Эдгар, не отрываясь, смотрел на свою мать. Что-то блеснуло в ее глазах. Или это просто отблеск лампы? Нет, в самом деле что-то блестит, влажное и светлое, а на губах играет благодарная улыбка. Потом его послали спать, но это его не огорчило, он даже рад был остаться один: ему есть о чем подумать, – столько новых и пестрых впечатлений! Все горе последних дней забылось, он весь был во власти своего первого в жизни переживания, и сердце сладко замирало от предчувствия грядущих событий. За окном во мраке ночи шумели деревья, но он уже не испытывал страха. Все тревоги его исчезли, с тех пор как он узнал, как богата жизнь.
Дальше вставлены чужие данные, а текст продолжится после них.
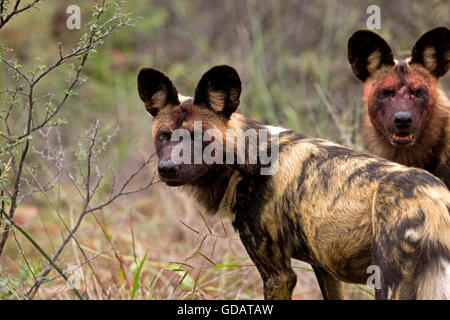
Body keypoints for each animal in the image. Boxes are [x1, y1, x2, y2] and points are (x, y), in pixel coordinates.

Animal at [137, 65, 450, 300]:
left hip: (389, 283)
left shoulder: (278, 275)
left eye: (200, 138)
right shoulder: (324, 269)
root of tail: (432, 197)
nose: (168, 168)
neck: (246, 160)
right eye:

Сегодня он впервые увидел действительность во всей ее наготе, не прикрытую тысячью обольщений детства, ощутил ее неизъяснимую, влекущую красоту. Он никогда не думал, что за один день можно испытать так много и горя и счастья, столько разных, быстро сменяющихся чувств, и его радовала мысль, что предстоит еще много таких дней, что впереди целая жизнь, которая откроет ему все свои сокровища. Сегодня он впервые смутно предугадал многообразие жизни, впервые, казалось ему, он понял человеческую природу, понял, что люди нуждаются друг в друге – даже когда мнят себя врагами, – и что сладостно быть любимым ими. Он ни о чем и ни о ком не мог думать с ненавистью, ни в чем не раскаивался, и даже для барона, для этого соблазнителя, злейшего своего врага, он нашел в душе новое чувство признательности: это он распахнул перед ним двери в мир первых переживаний.
Было радостно лежать в темноте и предаваться таким думам, уже сливающимся со сновидениями. Еще минута – и он бы заснул. Но вдруг ему почудилось, что отворилась дверь и кто-то тихо вошел. Сначала он не поверил себе и не поднял отяжелевших от дремоты век. Но вот чье-то теплое дыхание коснулось его лица, и он понял, что это его мать. Она целовала его и ласково гладила по голове. Он чувствовал ее поцелуи и ее слезы, отвечая на ласки, он принимал их как знак примирения и благодарности за его молчание. Только позже, много лет спустя, он понял, что эти немые слезы были обетом стареющей женщины принадлежать только ему, своему ребенку, понял, что это был отказ от себялюбивых желаний, прощанье с надеждой на пылкую страсть. Он не знал, что она ему благодарна и за то, что он спас ее от опасного приключения, и что, обнимая его, она завещала ему на всю его будущую жизнь горькое и сладостное бремя любви. Всего этого мальчик не понял тогда, но он чувствовал, что нет большего блаженства, чем быть любимым, и что любовью матери он уже приобщился к великой тайне мира.
Когда она уже отняла руку и, еще раз поцеловав его, тихо вышла, на губах у него осталось ощущение ее теплого дыхания. И сердце его сладко заныло от желания еще много раз прижиматься к мягким губам и чувствовать ласку нежной руки, но это вещее предвидение жгучей тайны было уже затуманено сном. Еще раз промелькнули перед ним пестрые картины последних часов, еще раз заманчиво раскрылась перед ним книга его юности. Потом мальчик заснул. Так начался для него более глубокий сон – сон его жизни.